Sharing the road with refugees
My work with refugees has led me back to a personal experience of loss. When I was a child, my family had a farm in Saguenay region (East Quebec), and later on we had to move to the city.
The refugees I work with have had to leave their own countries because of famine, war, torture, persecution, and some because of their commitment to justice and peace.
The losses these families endure are huge. They are bereaved in many ways, having lost a brother, sister, father or mother, friends, neighbours… I am thinking in particular of one woman who was beaten in the refugee camp, and who has been waiting month after month for her niece with her young son to arrive in Quebec.
I am thinking of a man who has been waiting for his brother for eight years due to administrative issues which take priority over humane considerations. There are many such stories.
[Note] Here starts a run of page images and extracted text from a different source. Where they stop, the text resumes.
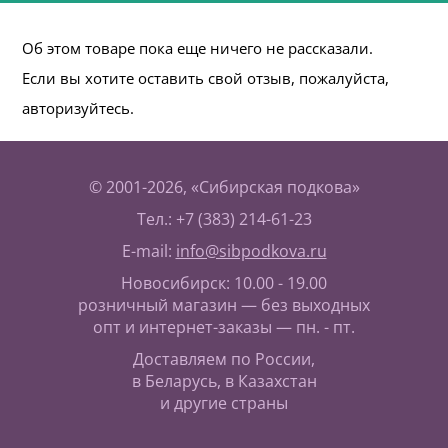
Об этом товаре пока еще ничего не рассказали.
Если вы хотите оставить свой отзыв, пожалуйста,
авторизуйтесь.
© 2001-2026, «Сибирская подкова»
Тел.: +7 (383) 214-61-23
E-mail:
info@sibpodkova.ru
Новосибирск: 10.00 - 19.00
розничный магазин — без выходных
опт и интернет-заказы — пн. - пт.
Доставляем по России,
в Беларусь, в Казахстан
и другие страны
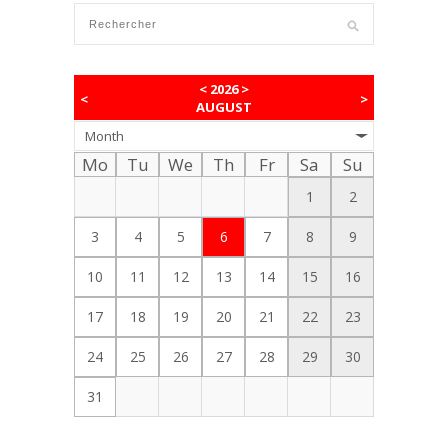
<
2026
>
<
>
AUGUST
Month
Mo
Tu
We
Th
Fr
Sa
Su
1
2
3
4
5
6
7
8
9
10
11
12
13
14
15
16
17
18
19
20
21
22
23
24
25
26
27
28
29
30
31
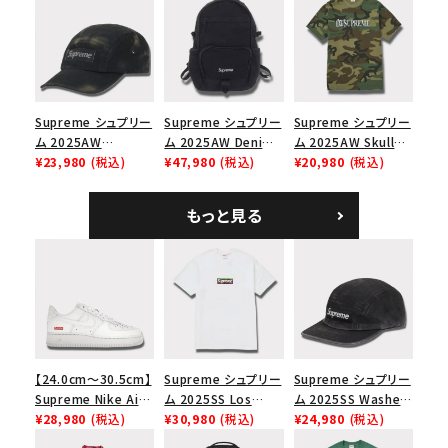
ブラック
ー スニーカー ホワイ
Panel Cap ピグメン
ト
トコーテッド 2トーン
エスロゴ 6パネルキャ
ップ ブラック
Supreme シュプリー
Supreme シュプリー
Supreme シュプリー
ム 2025AW
ム 2025AW Denim
ム 2025AW Skull
Overdyed Camp
¥23,980
(税込)
Backpack デニム バ
¥47,980
(税込)
Tee スカル Tシャ
¥20,980
(税込)
Cap オーバーダイド
ックパック ブラック
ツ ウッドランドカモ
キャンプキャップ ブ
もっと見る
ラック
【24.0cm～30.5cm】
Supreme シュプリー
Supreme シュプリー
Supreme Nike Air
ム 2025SS Los
ム 2025SS Washed
Force 1 Low シュプ
¥28,980
(税込)
Angeles Fire Relief
¥30,980
(税込)
Chino Twill Camp
¥24,980
(税込)
リーム ナイキエアフォ
Box Logo Tee ファ
Cap ウォッシュチノツ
The bereavement of migrants and refugees also extends to their homes, their businesses, their work. They are brutally separated from their home environment, their culture, many of their basic values.. Without forgetting that they have to overcome the impact of physical abuse, persecution and uncertainties which take all sorts of forms, including the feeling of being shunned by society and difficulties in finding employment. All of this recalls harrowing situations experienced in their countries of origin.
The power of the Good News is that we can reread it from certain moments in our own lives and there discover the hand of God in our daily experiences, in what we are. In contact with refugees, I have discovered the depth of their lives. Although they mainly belong to a different religion from my own, I have seen what God does and achieves in them.
I was unable to find words for certain aspects of my life. In contact with immigrants and refugees, I can do this better, to discover a part of myself which has been given back to me. In the same way, a society which welcomes new arrivals in its midst will grow in wisdom and grace if it knows how to absorb the values and riches they bring with them. Welcoming works both ways; in a climate of mutual trust, the host society changes, along with the new arrivals who desire to live in and with it. In this way, immigration becomes a win-win situation, a challenge for every Christian and all people of good will. Mutual acceptance is the way to the Future.